19.10.22

Le juge pénal ne peut pas faire droit à une demande de réparation du fonctionnaire délégué consistant en la mise en conformité avec un permis déclaré illégal par le juge de la cessation

Trib. Charleroi (12e ch.corr.), 19 octobre 2022

Les éléments antérieurs à la procédure pénale qui a donné lieu au jugement du 19 octobre 2022 peuvent se résumer comme suit.

Notre client nous ayant consulté après l'expiration du délai pour saisir le Conseil d'Etat de la légalité du permis d'urbanisme couvrant la réalisation d'un projet aux gabarits exhorbitants à côté de chez lui, nous avons introduit pour lui une action en cessation en matière de protection de l'environnement par le jeu de la représentation citoyenne de la commune. L'article L-1242-2 du Code de la démocratie locale et de la décentralisation permet en effet à tout citoyen d'agir au nom et pour le compte de sa commune lorsque celle-ci n'exerce pas ses droits. Ce mécanisme de représentation citoyenne permet de mettre en oeuvre des actions réservées aux communes, dont l'action en cessation environnementale instituée par la loi du 12 janvier 1993 "concernant un droit d'action en matière de protection de l'environnement". 
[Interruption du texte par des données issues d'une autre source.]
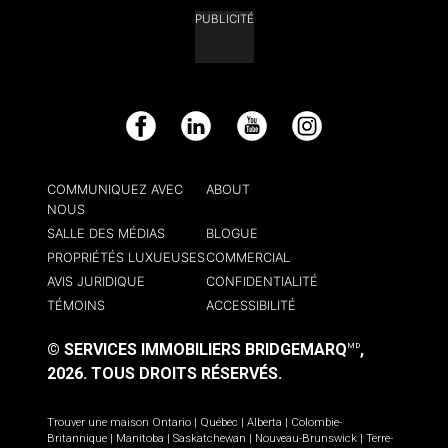
PUBLICITÉ
Facebook
LinkedIn
YouTube
Instagram
COMMUNIQUEZ AVEC
ABOUT
NOUS
SALLE DES MÉDIAS
BLOGUE
PROPRIÉTÉS LUXUEUSES
COMMERCIAL
AVIS JURIDIQUE
CONFIDENTIALITÉ
TÉMOINS
ACCESSIBILITÉ
© SERVICES IMMOBILIERS BRIDGEMARQ
,
MD
2026.
TOUS DROITS RÉSERVÉS.
Trouver une maison
Ontario
|
Québec
|
Alberta
|
Colombie-
Britannique
|
Manitoba
|
Saskatchewan
|
Nouveau-Brunswick
|
Terre-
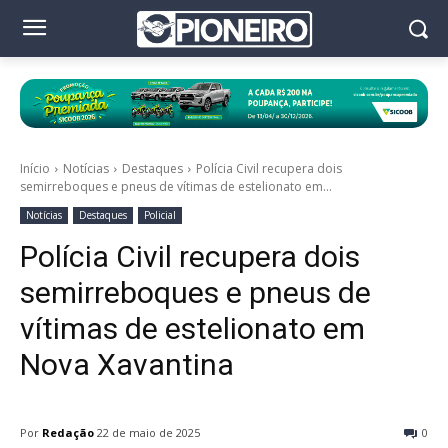
Início
Notícias
Destaques
Polícia Civil recupera dois
semirreboques e pneus de vítimas de estelionato em...
Notícias
Destaques
Policial
Polícia Civil recupera dois
semirreboques e pneus de
vítimas de estelionato em
Nova Xavantina
Por
Redação
22 de maio de 2025
0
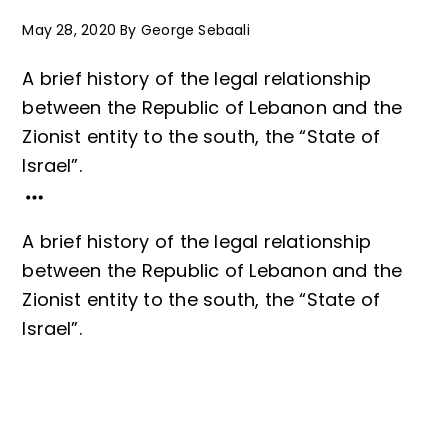
May 28, 2020
By
George Sebaali
A brief history of the legal relationship
between the Republic of Lebanon and the
Zionist entity to the south, the “State of
Israel”.
A brief history of the legal relationship
between the Republic of Lebanon and the
Zionist entity to the south, the “State of
Israel”.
Statuant sur cette action, la Cour d'appel de Mons a constaté que le permis était illégal et ordonné la cessation des travaux. L'illégalité résulte de ce que le permis autorise une construction dont la hauteur est sensiblement supérieure à celles de ses voisines, portant ainsi atteinte au cadre de vie des voisins en raison des nuisances qu'engendre son implantation. Sans le dire, la Cour d'appel sanctionne une erreur manifeste d'appréciation.

Avant que la Cour d'appel n'ordonne la cessation, le chantier était bien engagé et le propriétaire avait pris quelques largesses avec les plans, ce qui avait amené le fonctionnaire délégué à ordonner lui aussi la cessation des travaux, non pas au motif de l'illégalité du permis mais en raison du non respect des plans du permis.
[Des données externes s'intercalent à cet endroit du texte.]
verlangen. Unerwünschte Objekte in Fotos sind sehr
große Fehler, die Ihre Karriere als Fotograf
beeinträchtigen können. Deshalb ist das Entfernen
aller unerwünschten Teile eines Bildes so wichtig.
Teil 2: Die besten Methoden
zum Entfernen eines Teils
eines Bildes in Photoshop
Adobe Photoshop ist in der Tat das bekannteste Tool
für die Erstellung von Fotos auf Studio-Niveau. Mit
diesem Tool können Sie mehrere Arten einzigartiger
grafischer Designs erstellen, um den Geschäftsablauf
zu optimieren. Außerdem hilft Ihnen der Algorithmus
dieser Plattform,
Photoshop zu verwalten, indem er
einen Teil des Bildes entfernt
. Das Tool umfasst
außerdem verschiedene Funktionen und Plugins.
Postérieurement à l'arrêt de la Cour d'appel, le parquet a engagé des poursuites pénales devant le tribunal correctionnel de Charleroi contre le propriétaire et l'entrepreneur (une société appartenant au propriétaire) pour non respect des plans, violation de l'ordre de cessation du fonctionnaire délégué et maintien des travaux en infraction au permis.

Dans ce cadre, le fonctionnaire délégué a demandé, à titre de mesure de réparation, la mise en conformité de la construction avec le permis.
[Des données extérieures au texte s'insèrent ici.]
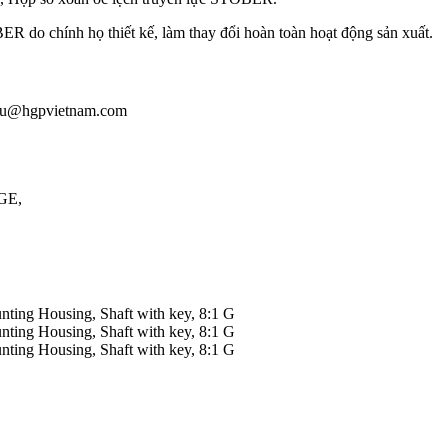
do chính họ thiết kế, làm thay đổi hoàn toàn hoạt động sản xuất.
giau@hgpvietnam.com
GE,
ting Housing, Shaft with key, 8:1 G
ting Housing, Shaft with key, 8:1 G
ting Housing, Shaft with key, 8:1 G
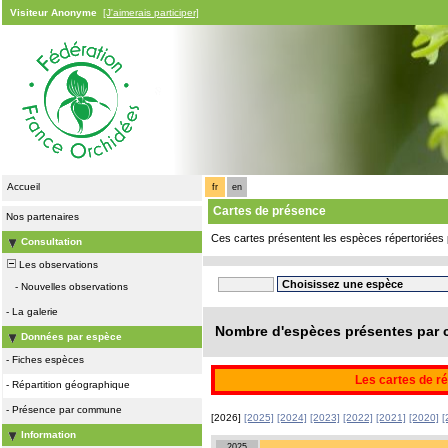
Visiteur Anonyme
[J'aimerais participer]
Accueil
fr
en
Cartes de présence
Nos partenaires
Ces cartes présentent les espèces répertoriées 
Consultation
Les observations
-
Nouvelles observations
-
La galerie
Nombre d'espèces présentes par c
Données par espèce
-
Fiches espèces
Les cartes de ré
-
Répartition géographique
-
Présence par commune
[2026]
[2025]
[2024]
[2023]
[2022]
[2021]
[2020]
[
Information
2025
Notre client s'est constitué partie civile et s'est opposé à cette demande dans la mesure où elle revenait à pérenniser une situation contraire au bon aménagement de lieux.

Par jugement du 19 octobre 2022, le tribunal correctionnel a suivi les arguments de la partie civile, représentée par Vincent Letellier, et rejeté la demande du fonctionnaire délégué en constatant que le juge pénal était tenu par la décision du juge de l'action en cessation et qu'il ne pouvait donc pas faire droit à la demande de mise en conformité avec les plans puisque cela tendrait à l'exécution d'un permis jugé illégal. Plus précisément, le tribunal correctionnel exerce son contrôle de la légalité de la demande du fonctionnaire délégué et lui reproche de ne pas justifier la mesure de réparation qu'il sollicite au regard des exigences du bon aménagement des lieux. La demande est déclarée illégale et le tribunal rouvre les débats pour permettre au fonctionnaire délégué de formuler une autre demande de réparation, qui serait cette fois conforme au bon aménagement des lieux.

On soulignera par ailleurs la décision d'acquittement de la prévention de maintien des travaux réalisés en violation du permis, le trbinal faisant le constat de ce que les ordres administratif et judiciaire de cessation empêchaient légalemet les prévenus de remettre eux-même la situation en état.